Entreguei o que os portugueses chamam de telemóvel ao dono, que constatou que o Tio Frank já desligara.

-O Skipper evita turma com pessoas mais jovens do que ele. Gosta de se reunir com gente mais velha e, assim, parecer o caçula. - comentou o Dieckmann.

Ele deveria, então, candidatar-se à Academia Brasileira de Letras. - imaginei.

-Skipper está com quantos anos? - indagou o Carlos Alberto Torres.

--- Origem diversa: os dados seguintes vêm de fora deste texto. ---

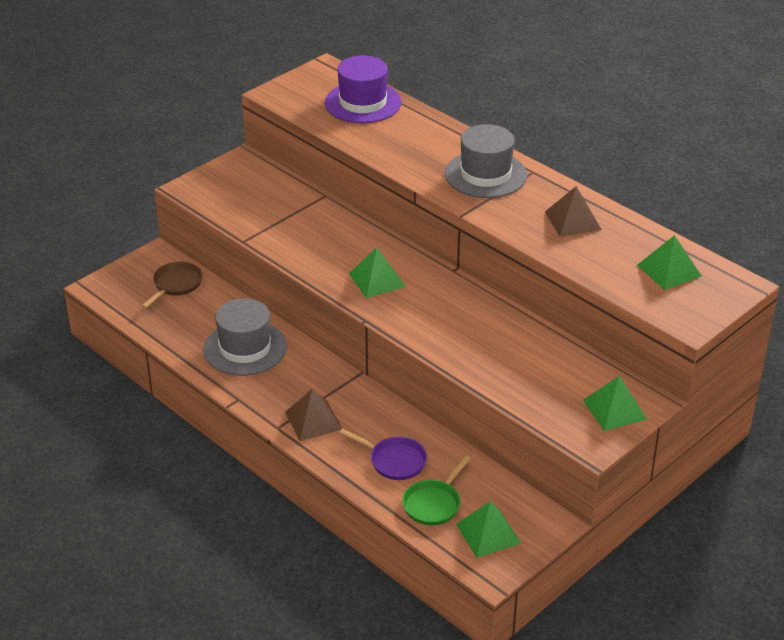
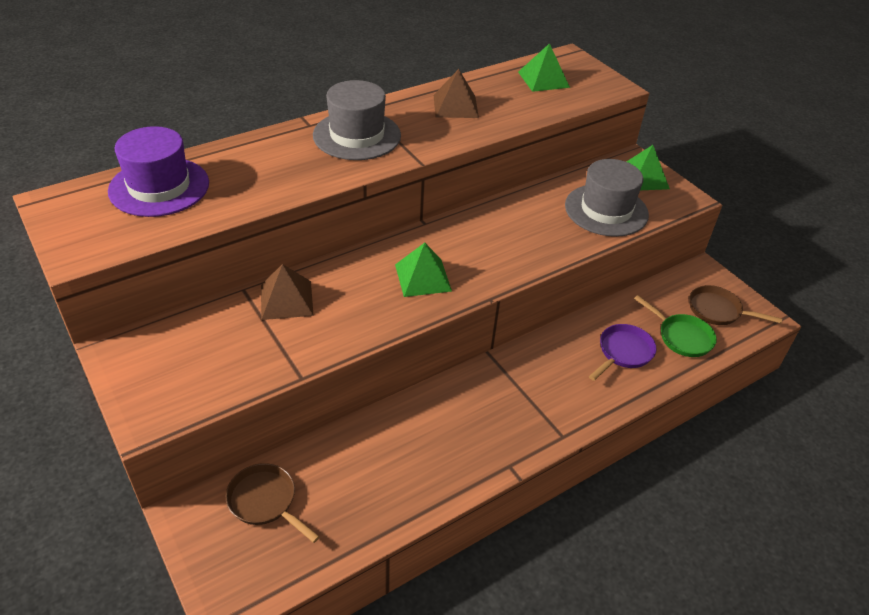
camera: 80 degrees left, 5 degrees up
grey hat [203,298,287,376] -> grey hat moved to [565,159,649,237]
brown pyramid [285,389,342,441] -> brown pyramid moved to [261,264,314,320]
green pyramid [456,501,521,558] -> brown pan [689,285,782,325]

Dieckmann citou a própria idade, não citou a do Fischberg, que é mais novo do que ele, até atender à curiosidade do CAT:

-63 anos.

O Adegão, mencionado minutos antes, despertou, talvez, a lembrança do Luca na mente do Causídico Verborrágico:

-Vocês precisam conhecer o Luca. O Carlos já fala alguma coisa sobre ele no Sabadoido...

-Sim, conhecemos o Luca do Sabadoido. - interrompeu o Dieckmann, enquanto o Carlos Alberto Torres meneava a cabeça.

-Sim, mas as histórias que o Luca conta como segurança do Unibanco merecem ser ouvidas. - prosseguiu o Elio.

-Um suco de laranja. - pedi à senhora que servia.

-Para não ser o único da mesa a beber cerveja, traga-me um suco também...

-De quê? - perguntou ela.

-Suco de cevada.

Não, o Dieckmann perdeu a piada e pediu hortelã com abacaxi.

E, logo depois, ela atendia o nosso amigo de Santa Teresa trazendo um copo com um líquido de colorido marciano. CAT, como eu, preferiu as laranjas espremidas, enquanto o Elio se satisfazia com um refrigerante.

-Vamos pedir mais pão. - propôs o CAT.

Dieckmann, que já passara da pasta de grão de bico para a coalhada, como recheio do pão, concordou imediatamente.

Muito bom, Lawrence da Arábia aprovaria essa comida até agora.- disse com os meus botões.

(*) O redator do seu O BISCOITO MOLHADO não é mais o mesmo. Detesto o Adegão. O melhor bacalhau da minha vida e é verdade, comi no Adônis, no dia 14 de novembro. Lamento desapontar leitores que eventualmente me ofereceram de bom coração o luso peixe.